#### Текст страницы

Второе (а возможно, даже третье) издание, сделанное в 1792 году, вызвало значительно более гневные отклики; осуждению подвергся основополагающий принцип романа: торжество порока над добродетелью. Такая постановка вопроса должна была бы насторожить автора, ведь очередной виток революции и провозглашение Республики перевели понятие «добродетели» в сферу политическую: истинный гражданин Республики был гражданином добродетельным, аморальный аристократ-либертен остался в стане сторонников монархии, то есть врагов Республики. Критики писали, что автор, обладающий воображением «в своем роде богатым и блестящим» и щедрый на «измышление самых невероятных событий» и описания «самых удивительных мест», без сомнения, преуспел бы, если бы «решил направить свой талант на пропаганду единственно верных принципов общественного и природного миропорядка». Но де Сад был не склонен менять свои убеждения, а потому в предисловии к новому изданию «Несчастий добродетели» от имени издателя (разумеется, анонимного) написал:
«Наши предки, желая подогреть читательский интерес, вводили в сочинения свои различного рода колдунов, злых гениев и прочих сказочных персонажей и наделяли их всеми пороками, необходимыми для закручивания интриги романа, и никто не считал способ сей недозволенным. Но, к несчастью для рода человеческого, существует множество людей, склонность которых к беспутству доводит их до таких же ужасных преступлений, какие прежние наши авторы приписывали своим сказочным людоедам и великанам. Но разве не вправе мы предпочесть действительность сказке? Разве должны мы отказываться от выгодных драматических эффектов только потому, что кто-то боится нанести оскорбление сей действительности? Почему не можем мы разоблачить темные преступления, совершенные, кажется, только для того, чтобы навечно остаться в потемках неведения? Увы, нет никого, кто бы не знал об этих отвратительных преступлениях! Гувернантки рассказывают о них детям, женщины легкого поведения возбуждают ими воображение своих клиентов, а судейские, в преступной неосмотрительности лицемерно ссылаясь на свою любовь к порядку, дерзко марают их подробностями листы протоколов Фемиды. Так почему же романист не может их показывать? Разве он не вправе использовать в качестве инструмента своего любые виды пороков, любые преступления? Разве он не имеет права рисовать их все, дабы отвратить от них людей? Горе тому, кого могут развратить картины «Жюстины»! Но не мы в этом повинны; о чем бы мы ни писали, эти люди не станут лучше, ибо для них добродетель — яд».

########

Задание:
Ответьте по тексту о втором издании романа де Сада на три вопроса:
(а) В каком году было сделано второе издание?
(б) От чьего имени де Сад написал предисловие к новому изданию «Несчастий добродетели»?
(в) Кому, согласно предисловию, гувернантки рассказывают об отвратительных преступлениях?

#### Приведённые строки

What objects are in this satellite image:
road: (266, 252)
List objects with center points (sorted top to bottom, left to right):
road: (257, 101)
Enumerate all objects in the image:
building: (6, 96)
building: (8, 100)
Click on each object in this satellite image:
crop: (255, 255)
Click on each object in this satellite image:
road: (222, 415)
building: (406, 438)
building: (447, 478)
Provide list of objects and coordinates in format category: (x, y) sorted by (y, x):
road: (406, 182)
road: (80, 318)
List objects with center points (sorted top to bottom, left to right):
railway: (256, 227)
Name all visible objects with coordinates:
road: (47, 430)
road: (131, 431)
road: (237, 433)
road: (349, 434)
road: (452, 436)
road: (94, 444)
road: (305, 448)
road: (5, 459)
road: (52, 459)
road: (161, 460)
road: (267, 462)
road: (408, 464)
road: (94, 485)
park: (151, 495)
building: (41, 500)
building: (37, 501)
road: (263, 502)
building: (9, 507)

########
#### Приведённые строки

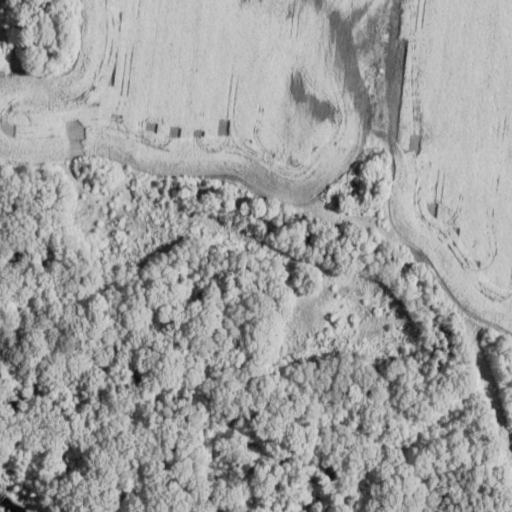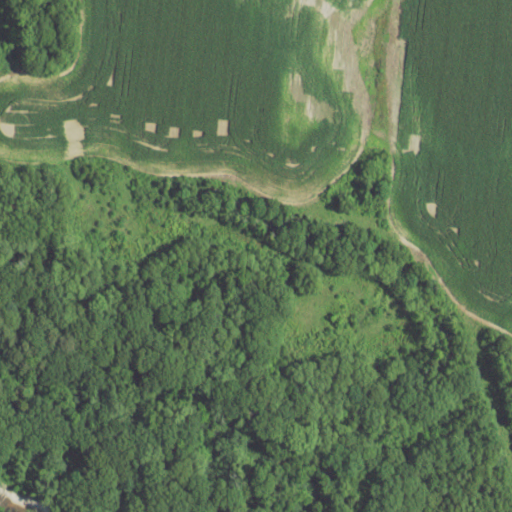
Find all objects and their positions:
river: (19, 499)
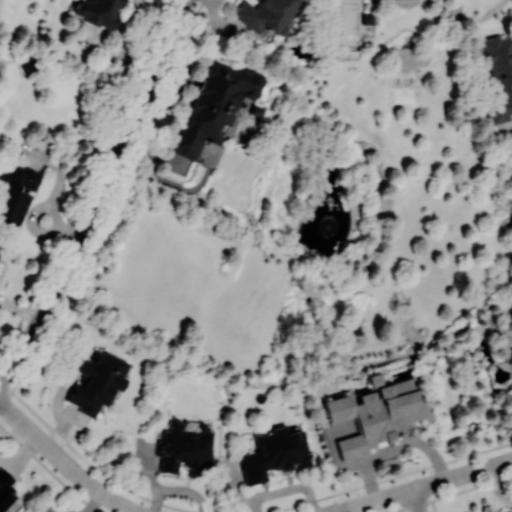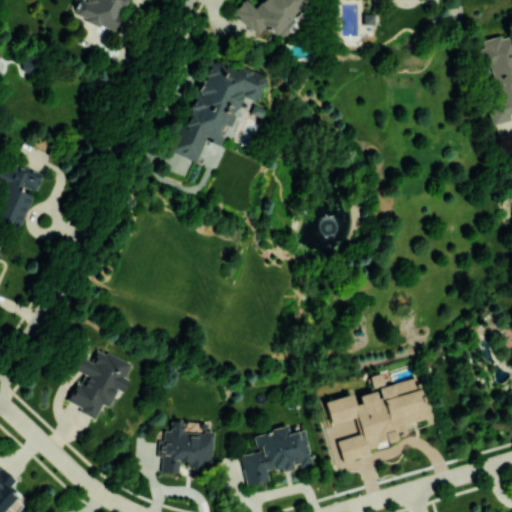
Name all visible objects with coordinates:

########
#### Приведённые строки

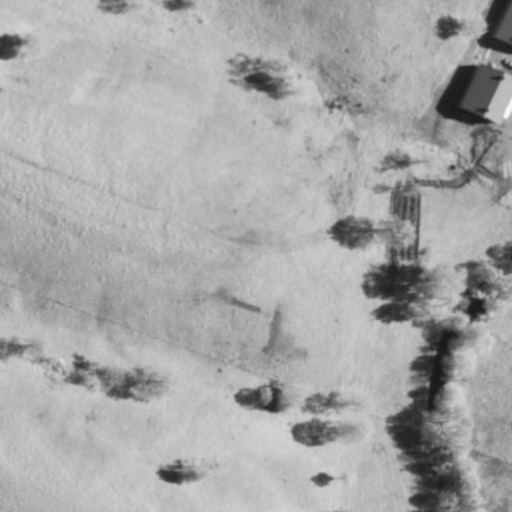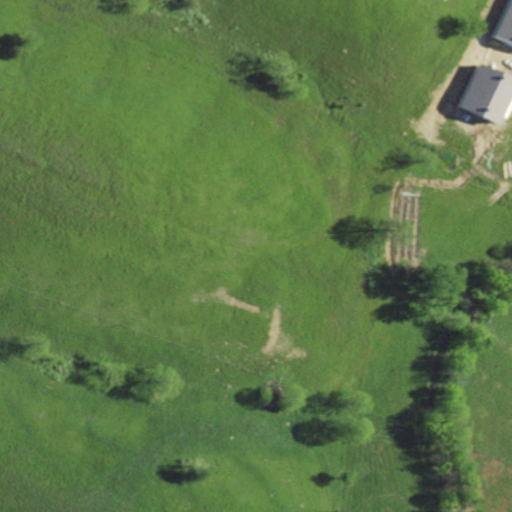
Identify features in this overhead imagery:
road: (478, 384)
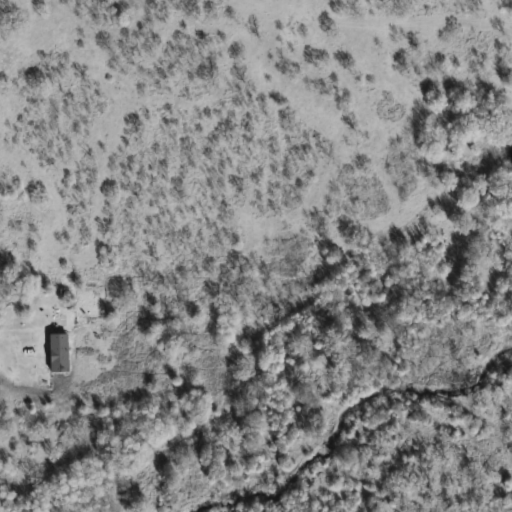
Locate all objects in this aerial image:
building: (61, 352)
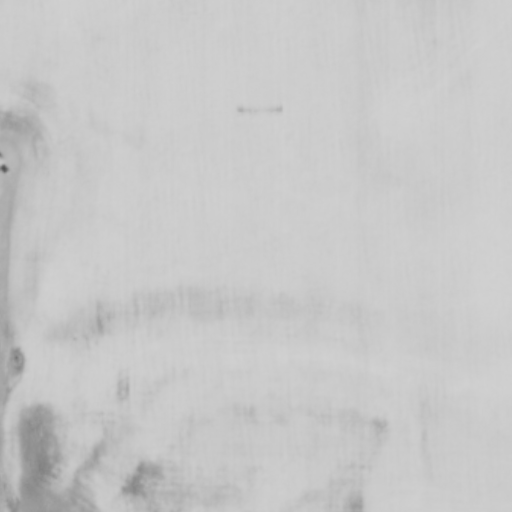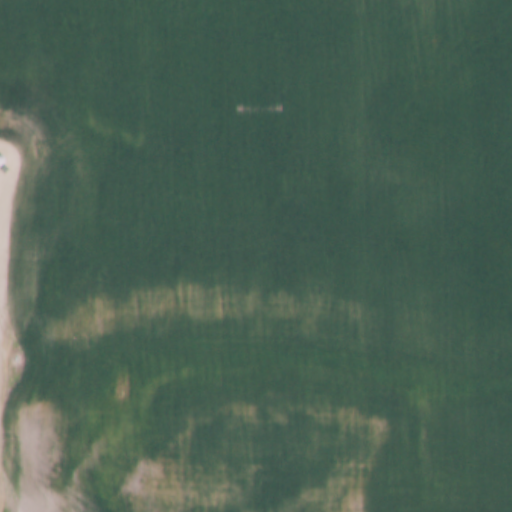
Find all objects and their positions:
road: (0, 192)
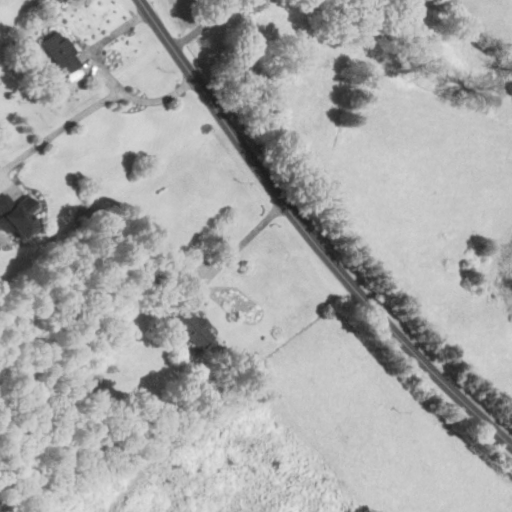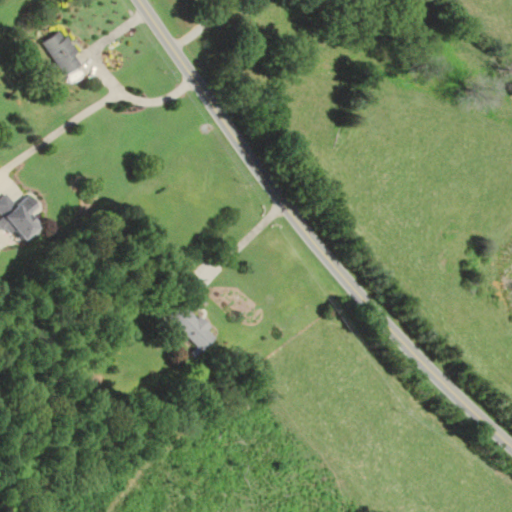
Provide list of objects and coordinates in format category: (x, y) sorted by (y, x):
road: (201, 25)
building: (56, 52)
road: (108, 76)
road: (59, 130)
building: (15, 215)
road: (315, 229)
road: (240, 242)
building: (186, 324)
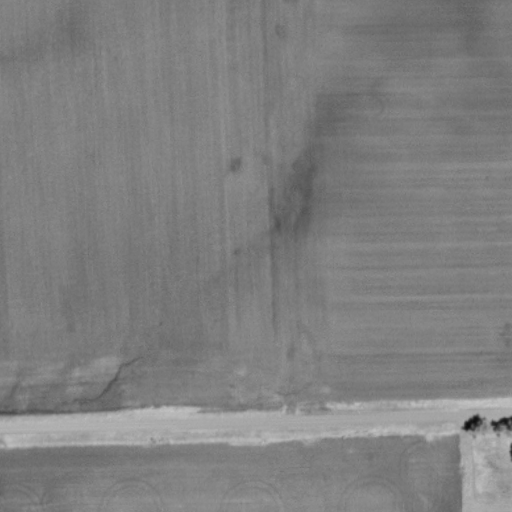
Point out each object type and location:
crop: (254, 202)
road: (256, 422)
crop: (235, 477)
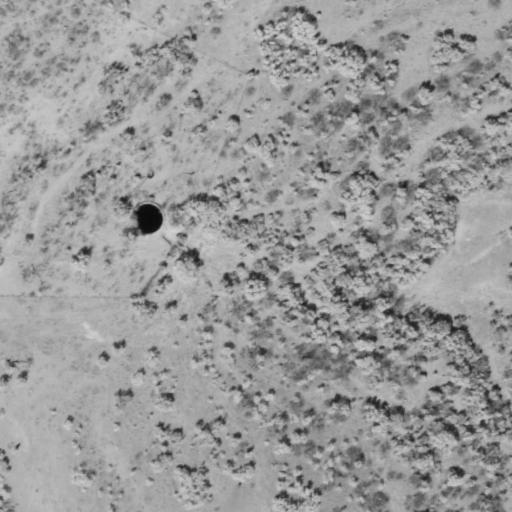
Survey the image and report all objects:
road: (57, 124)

########

Ответ:
(а) В 1792 году.
(б) От имени издателя (анонимного).
(в) Детям.